* _Testo proposto_:
La sapienza della Regola

Inoltre – è la nostra seconda colonna – abbiamo scoperto che la nostra vita di monaci aveva bisogno di un elemento fondante stabile. Non avemmo l’insolenza d’inventare un nuovo modello di vita monastica. Molto semplicemente, abbiamo riscoperto la sapienza della Regola di san Benedetto, tale e quale ci è stata trasmessa dagli antichi, la sua ricchezza, la sua universalità e la sua inesauribile capacità di adattamento. Si constata che essa risponde a tutte le aspirazioni del cuore umano, in Vietnam, nell’Africa nera, in Brasile, come pure nella nostra piccola comunità embrionale – nel 1971 eravamo in tre – quale fu quella di Bédoin. Ma come parlare della santa Regola? Ispiratrice di tutta la spiritualità occidentale, miracolo d’equilibrio e d’armonia, essa non è né un regolamento né un codice stradale, ma ben piuttosto un’arte di vivere, un’arte evangelica del cercare Dio al seguito del Cristo Gesù, alleando lo spirito comunitario al desiderio di solitudine, la preghiera corale all’orazione silenziosa, una condiscendenza per i deboli a un’elevata esigenza per i forti, una fedeltà alle tradizioni del passato a un’incredibile flessibilità d’attualizzazione, una disciplina dell’anima a una felice libertà dello spirito, un gusto per l’assoluto a un’accettazione dei limiti. Per dirla tutta, la santa Regola propone un apprendistato della vita celeste interamente tesa verso Dio, che non bara con l’implacabile serietà delle leggi della natura. Come diceva Louis Salleron: «Si ha talora l’impressione di una legione straniera votata al sacrificio assoluto per l’onore di Dio, in una dura battaglia che altro non è che il dispiegamento pacifico dei lavori e delle giornate». Ben detto. Aggiungete la gioia dello spirito d’infanzia e la gratuità del servizio inutile: felici di non essere nulla affinché Dio sia tutto.
Poiché ogni famiglia monastica riceve un marchio proprio che le dà il suo spirito e che la distingue dalle altre, sembra che la nostra piccola comunità si sia ingrandita e si sia sviluppata grazie all’influsso esercitato su di essa dal ricordo e dall’esempio dei nostri fondatori: Padre Jean-Baptiste Muard, «un uomo di grande preghiera» (Pio IX), Dom Romain Banquet e Madre Marie Cronier, la santa abbadessa di Dourgne, la cui idea maestra fu la vita interiore. Senza dubbio è in questa direzione che dovremo lavorare, se vogliamo rimanere fedeli allo spirito del nostro santo Patriarca. Tuttavia, avremmo osato consacrarci a una tale opera senza l’irradiamento di quella meravigliosa colonna di luce che è la liturgia della Chiesa?

* _Elenco attività_:
1. Secondo il testo sulla Regola di san Benedetto, quanti erano i membri della comunità di Bédoin nel 1971?
2. Nel testo sulla Regola di san Benedetto, a che cosa viene attribuita la crescita della piccola comunità? Spiega il motivo con le parole del testo.
3. Scrivi il seguito del testo sulla Regola di san Benedetto, riprendendo subito dopo l'ultima frase.
I dati provengono da una fonte diversa dal testo.

* _Dati estratti_:

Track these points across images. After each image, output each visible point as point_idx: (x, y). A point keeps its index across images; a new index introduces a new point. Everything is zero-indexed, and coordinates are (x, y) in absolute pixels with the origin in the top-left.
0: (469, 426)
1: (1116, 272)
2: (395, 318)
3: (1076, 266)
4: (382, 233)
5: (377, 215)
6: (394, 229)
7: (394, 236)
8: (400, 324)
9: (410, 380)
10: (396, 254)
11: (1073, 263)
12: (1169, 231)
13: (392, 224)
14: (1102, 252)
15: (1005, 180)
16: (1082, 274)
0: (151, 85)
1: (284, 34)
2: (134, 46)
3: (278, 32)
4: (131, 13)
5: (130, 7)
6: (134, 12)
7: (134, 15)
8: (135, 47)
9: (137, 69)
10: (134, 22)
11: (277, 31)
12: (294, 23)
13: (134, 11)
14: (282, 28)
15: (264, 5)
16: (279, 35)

* _Soluzioni degli esercizi_:
1. Nel 1971 la comunità di Bédoin contava tre membri.

2. La crescita viene attribuita all'influsso del ricordo e dell'esempio dei fondatori: Padre Jean-Baptiste Muard, Dom Romain Banquet e Madre Marie Cronier. Il testo lo spiega col fatto che ogni famiglia monastica riceve un marchio proprio, che le dà il suo spirito e la distingue dalle altre.

3.
L’irradiamento liturgico

Per essere brevi su questo soggetto enorme, ricondurrò a tre le note essenziali della preghiera liturgica, che da trent’anni incanta le anime di questo monastero e alimenta la loro vita interiore. Queste tre note sono la sacralità, il senso pedagogico e il lirismo.
Sacralità, cioè riflesso del divino in ciò che vi è di eterno e di trascendente: il carattere altamente sacrale di una preghiera trasmessa per mezzo di una lingua fissa – protetta dall’individualità e dal cambiamento mediante regole immemori – disciplina le anime con un rigore di cui esse sono oggi a tal punto private, e le inclina all’adorazione. Come dice il cardinale Joseph Ratzinger: «La liturgia non vive di sorprese “simpatiche”, di trovate “accattivanti”, ma di ripetizioni solenni. Non deve esprimere l’attualità e il suo effimero ma il mistero del Sacro» (Rapporto sulla fede, p. 130).
Menzioniamo in seguito il senso pedagogico della liturgia. Si può dire che constatiamo questo aspetto a ogni passo: la Chiesa, mediante la sua preghiera, insegna ai suoi figli senza darne l’impressione, donando loro un gusto soave e profondo delle verità di fede, racchiudendo nelle orazioni latine del messale tutta una teologia dalle formule concise e cariche di significato, mentre lo svolgersi regolare dei medesimi gesti e degli stessi simboli inscrive nei cuori il senso misterioso delle parole divine.
Quanto al lirismo, esso appartiene di diritto alla liturgia, la quale si può esprimere sia con sobrietà sia con magnificenza, mescolando con un’arte sovrana, come in un grande poema, il canto, il silenzio, le incensazioni e le letture. Così, nel rito di una Messa pontificale è all’opera una specie di magia divina, che fa scendere un po’ di Cielo nel quaggiù dei nostri inizi quotidiani. E il ciclo dell’anno liturgico non è lui stesso un’ammirevole sinfonia, in cui il santorale viene a incrociarsi con le feste di Nostro Signore, trasformando ogni giorno in un giorno di festa?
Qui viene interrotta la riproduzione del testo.